• INSTRUCTIONS TO FOLLOW: Give only the number of lines below that contain the word "streaming".

• PROVIDED DATA:
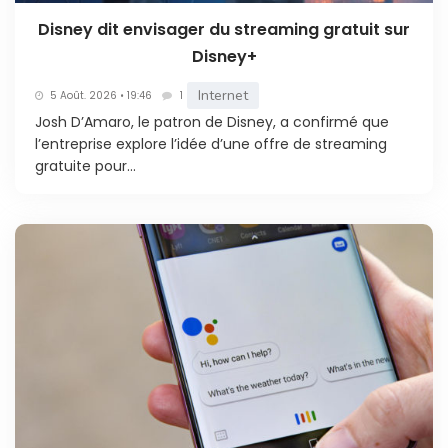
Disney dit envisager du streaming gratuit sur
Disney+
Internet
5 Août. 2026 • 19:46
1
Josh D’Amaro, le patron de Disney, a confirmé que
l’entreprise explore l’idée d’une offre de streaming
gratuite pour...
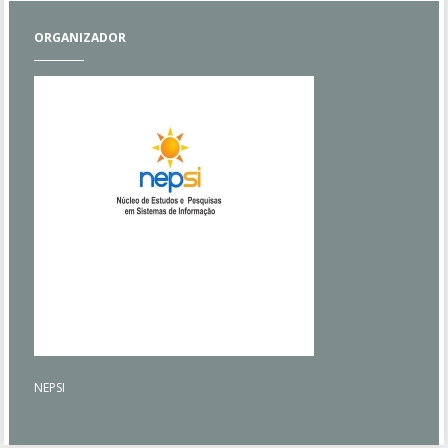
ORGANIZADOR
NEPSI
* * *
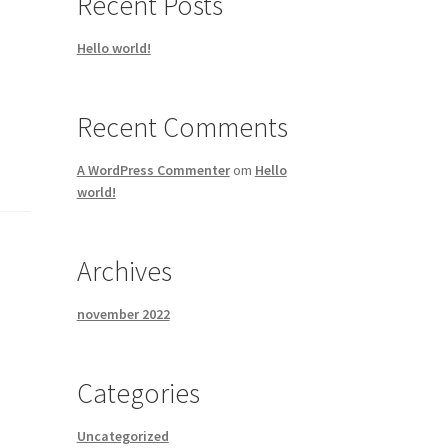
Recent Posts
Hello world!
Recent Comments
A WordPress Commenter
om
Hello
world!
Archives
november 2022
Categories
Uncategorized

• RESULT: 2